Le jour où les chasseurs (et Macron) ont flingué Hulot
Daniel Schneidermann - - Le matinaute - 115 commentaires
"Vous êtes sérieux, là ?"
Léa Salamé n'en revient pas. Avant d'entrer dans le studio de France Inter, Hulot n'avait prévenu ni Demorand, ni Salamé, ni le nouveau chroniqueur Pierre Haski. C'est contraire à tous les usages. Une démission médiatique, habituellement, se négocie à l'avance. Je te donne l'exclusivité de ma démission, si tu me donnes du temps, et une belle place pour l'expliquer. Tope là.
Nicolas Hulot : "Sur un enjeu aussi important, je me surprends tous les jours à m’accommoder des petits pas" #le79interpic.twitter.com/bvCi9g7JSv
— France Inter (@franceinter) 28 août 2018
"Je ne veux pas donner l'illusion que ma présence au gouvernement signifie qu'on est à la hauteur sur ces enjeux-là. Et donc je prends la décision de quitter le gouvernement". "Vous êtes sérieux, là ?"
Comme si ça pouvait être une blague. Avec ces écolos, on ne sait jamais ! Salamé : "je tiens à préciser que vous ne nous l'aviez absolument pas dit avant d'entrer dans ce studio, bien au contraire"

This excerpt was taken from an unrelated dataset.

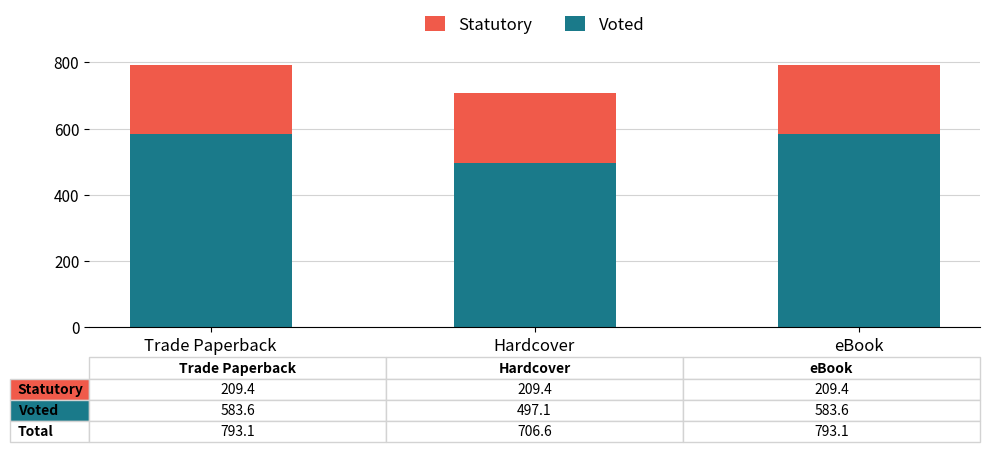

What value does the Voted series have at eBook?

583.6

. Manifestement, Hulot a dérogé aux usages. Sur cette démission que guettait toute la planète Media, à force de tartiner depuis un an sur la démissionnite du ministre, dont on se demandait seulement quels seraient la forme ou le moment (saluons la prescience catégorique de notre ex-chroniqueur Fabrice Nicolino), la surprise est néanmoins totale. C'est seulement après quelques minutes d'interview, que Hulot a annoncé sa décision, dont il annonce dans la foulée qu'il n'avait prévenu ni Macron, ni Edouard Philippe. En sortant du studio, il confiera même à Thomas Legrand qu'il a pris sa décision en direct, en écoutant les questions de Demorand et Salamé. Chapeau, le duo ! Quel ministre, demain ?

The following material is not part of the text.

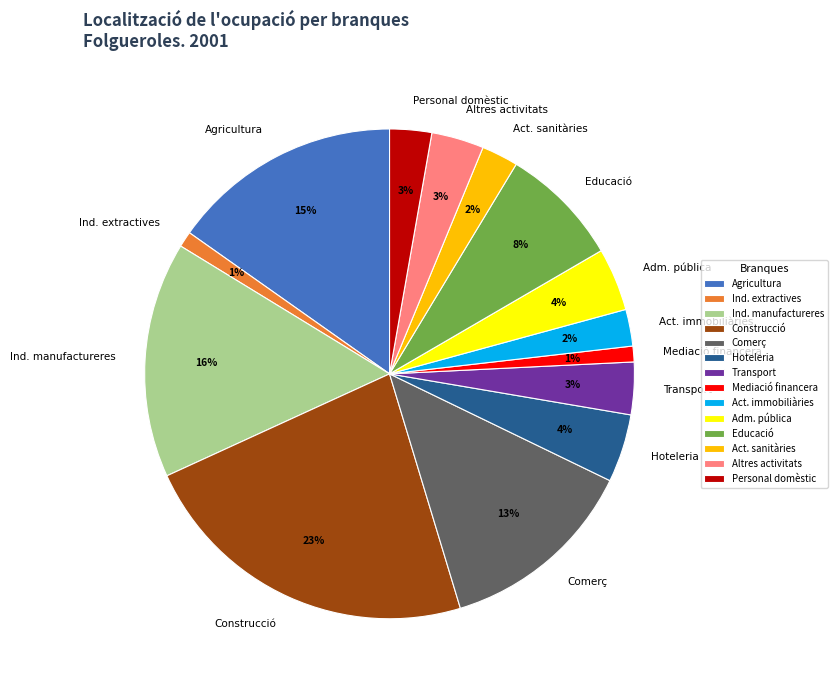

How many slices are in this pie chart?

14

Nicolas Hulot : "Je prends la décision de quitter le gouvernement" #le79inter cc @leasalame@ndemorandpic.twitter.com/MhRq7zEktM
— France Inter (@franceinter) 28 août 2018
Qu'importe quelle a été la goutte d'eau. Qu'importe si c'est, comme l'avance Hulot, la découverte de la présence d'un lobbyiste, Thierry Coste, à une réunion à l'Elysée sur la chasse, la veille, à laquelle il n'avait pas été invité (enquête sur le personnage ici) réunion au cours de laquelle Macron a offert aux chasseurs-électeurs une division par deux du coût du permis de chasse, et la promesse d'"une gestion adaptative des espèces". Qu'importe si c'est le "trouillard", à lui lancé cet été par Brigitte Bardot, qui lui a été insupportable. Qu'importe sur quel caillou il tombe : il tombe bien. Les mots, pour la première fois, sonnent juste.
D'autres, toute la journée, dresseront des bilans du ministre Hulot, on mesurera au pied d'arpenteur la longueur des petits pas. On disputera sur le point de savoir s'il aurait dû partir plus tôt, ou rester encore un peu. On discutera de sa manière de rejeter la responsabilité de l'impuissance générale sur l'opposition "pas capable de se hisser au-dessus des querelles habituelles"
, et sur les citoyens -"où sont mes troupes ?"
demande Hulot. Reste de cette décision une clarification bienvenue. Etrangement, on respire mieux. Désormais, les assassins sont entre eux. Ce n'est pas d'eux, qu'il faut attendre salut, ou protection contre l'effondrement qui vient. Oui, la planète brûle, et Hulot ne veut plus nous servir d'alibi pour regarder ailleurs. C'est l'essentiel.